Gestione dei sistemi forestali della Provincia di Roma
A partire dal 1999, con le LL.RR. n. 4 e n. 14, e successivamente con la L.R. n. 39/02, la Provincia di Roma ha acquisito, per delega della Regione Lazio, competenza nella gestione dei procedimenti autorizzativi relativi ad interventi di natura agro-forestale all’interno del proprio ambito territoriale.
L’Ufficio Agroforestale, appositamente costituito allo scopo di attuare e sviluppare tale delega, ha provveduto, mediante l’utilizzo della tecnologia GIS, ad implementare ed aggiornare costantemente un database geografico relativo agli interventi di utilizzazione forestale effettuati nell’ambito territoriale provinciale. Tale banca dati consente sia il monitoraggio degli interventi sotto l’aspetto della distribuzione spaziale e della successione cronologica, sia l’analisi dei parametri strutturali e dendrometrici dei soprassuoli.
Essa consente inoltre la verifica della compatibilità delle utilizzazioni forestali con le aree sensibili sotto il profilo idrogeologico e naturalistico. Con la recente realizzazione delle “Banche Dati Vegetazionali” (Ingravallo et al., ASITA 2007; Guidi e Vannicelli Casoni, ASITA 2007), la Provincia di Roma si è dotata di un ulteriore strumento innovativo per l’interpretazione e la tematizzazione della copertura vegetale in base alle principali codifiche richiamate dalla letteratura scientifica, dalle vigenti normative e dai documenti tecnici di indirizzo (categorie fitosociologiche; codifiche Eunis, Corine Biotopes, Corine Land Cover, Habitat sec. Direttiva 92/43/CEE).

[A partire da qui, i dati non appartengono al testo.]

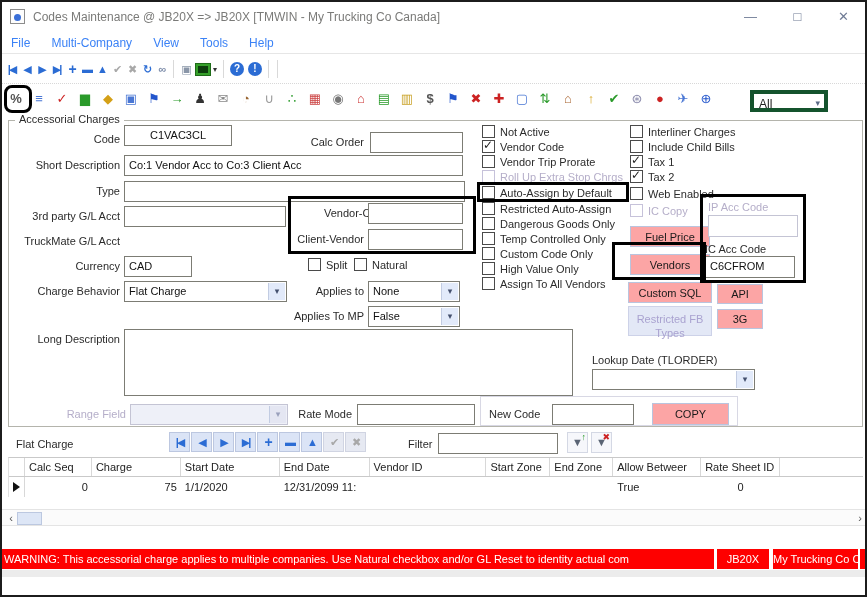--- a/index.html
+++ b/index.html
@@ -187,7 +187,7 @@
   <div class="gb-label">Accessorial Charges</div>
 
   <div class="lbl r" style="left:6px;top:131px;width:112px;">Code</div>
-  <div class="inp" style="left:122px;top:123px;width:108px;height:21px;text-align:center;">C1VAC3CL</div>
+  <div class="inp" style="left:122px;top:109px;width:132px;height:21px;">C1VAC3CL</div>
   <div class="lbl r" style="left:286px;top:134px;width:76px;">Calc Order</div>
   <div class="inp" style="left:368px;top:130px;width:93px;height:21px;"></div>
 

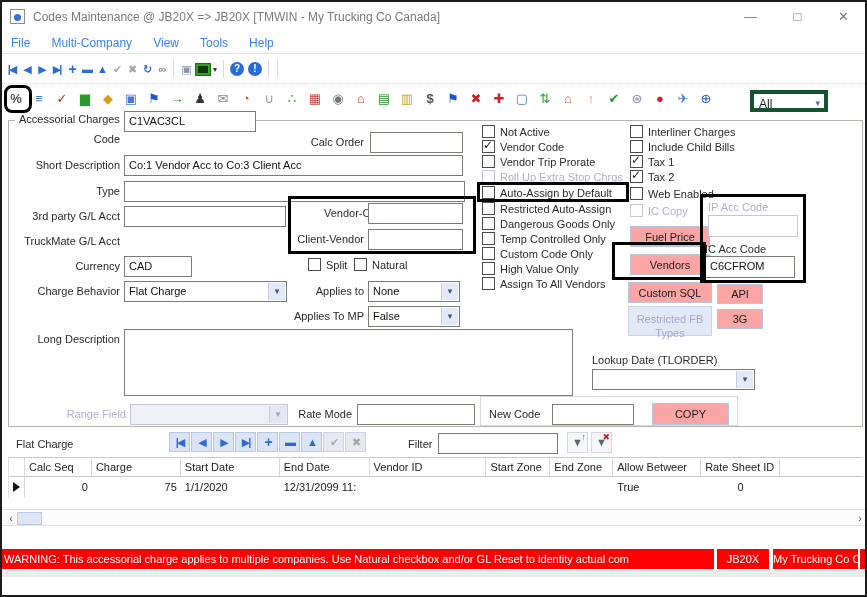--- a/index.html
+++ b/index.html
@@ -300,7 +300,7 @@
   <div class="btn" style="left:628px;top:224px;width:80px;height:21px;line-height:20px;"><span class="ul">Fuel Price</span></div>
   <div class="btn" style="left:628px;top:252px;width:80px;height:21px;line-height:20px;">Vendors</div>
   <div class="btn" style="left:626px;top:280px;width:84px;height:21px;line-height:20px;">Custom SQL</div>
-  <div class="btn dis" style="left:626px;top:304px;width:84px;height:30px;line-height:14px;padding-top:5px;">Restricted FB Types</div>
+  <div class="btn dis" style="left:626px;top:304px;width:84px;height:30px;line-height:14px;padding-top:15px;">Restricted FB Types</div>
   <div class="btn" style="left:715px;top:282px;width:46px;height:20px;line-height:19px;">API</div>
   <div class="btn" style="left:715px;top:307px;width:46px;height:20px;line-height:19px;">3G</div>
 

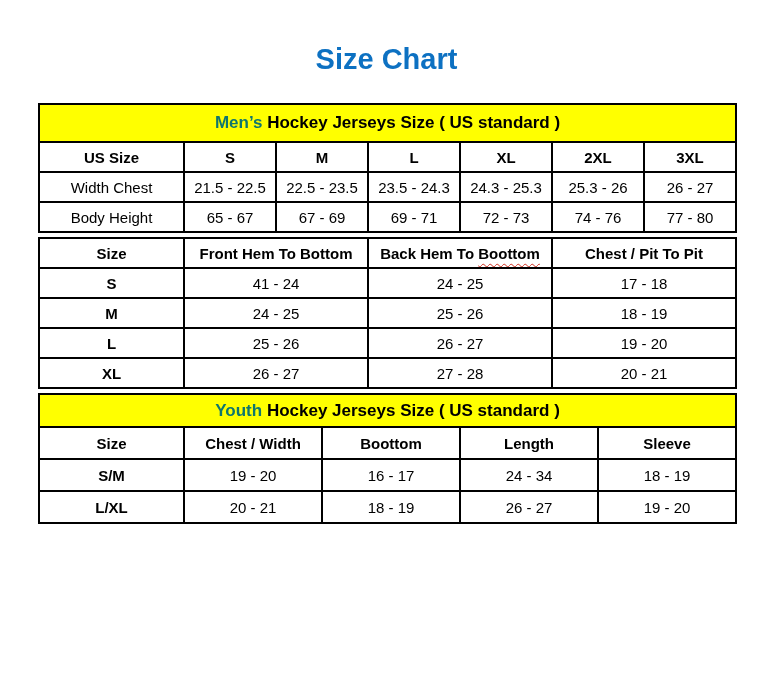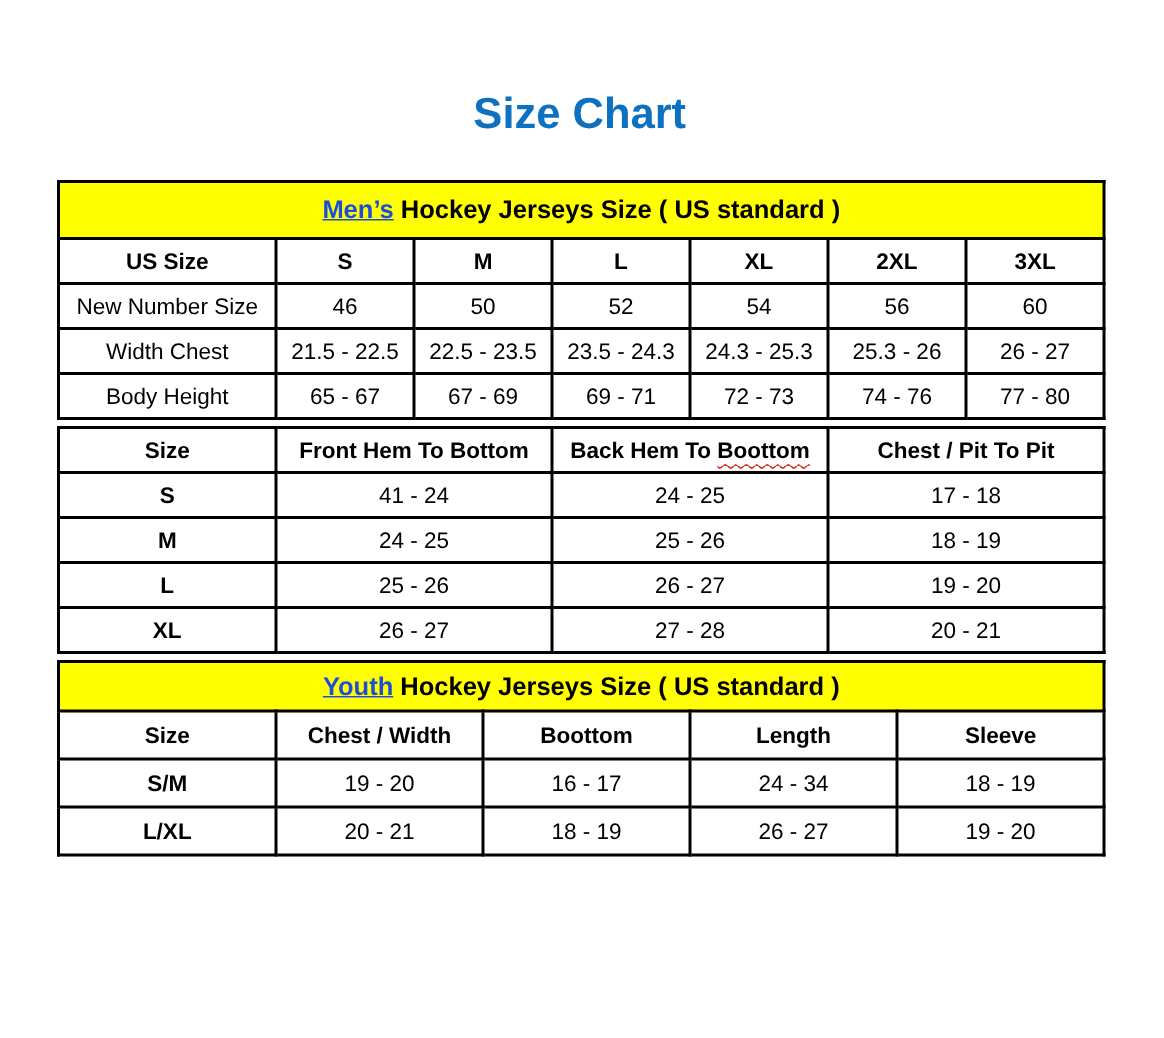--- a/index.html
+++ b/index.html
@@ -15,7 +15,7 @@
     overflow: hidden;
   }
   .page {
-    padding-top: 58px;
+    padding-top: 41px;
   }
   h1.page-title {
     margin: 0 0 26px 38px;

Ci si è posti l’obiettivo di sviluppare le potenzialità degli strumenti informativi in possesso dell’Amministrazione Provinciale integrando le informazioni provenienti dalle Banche Dati Vegetazionali con il data base relativo alle utilizzazioni forestali. Si è in particolare inteso mettere in relazione l’estensione dei tagli boschivi con le caratteristiche naturalistiche delle aree sottoposte a tale gestione in base alla loro codifica secondo la recente classificazione EUNIS (La Presa et al., 2004), adottata per classificare a scala europea tutti gli habitat naturali e seminaturali.
Dalle analisi effettuate è stato possibile dedurre quali siano le categorie EUNIS maggiormente sfruttate all’interno del territorio provinciale, sia considerando la forma di governo a ceduo, sia quella a fustaia. È possibile in tal modo valutare l’influenza dell’attuale gestione selvicolturale sui biotopi di elevato pregio naturalistico.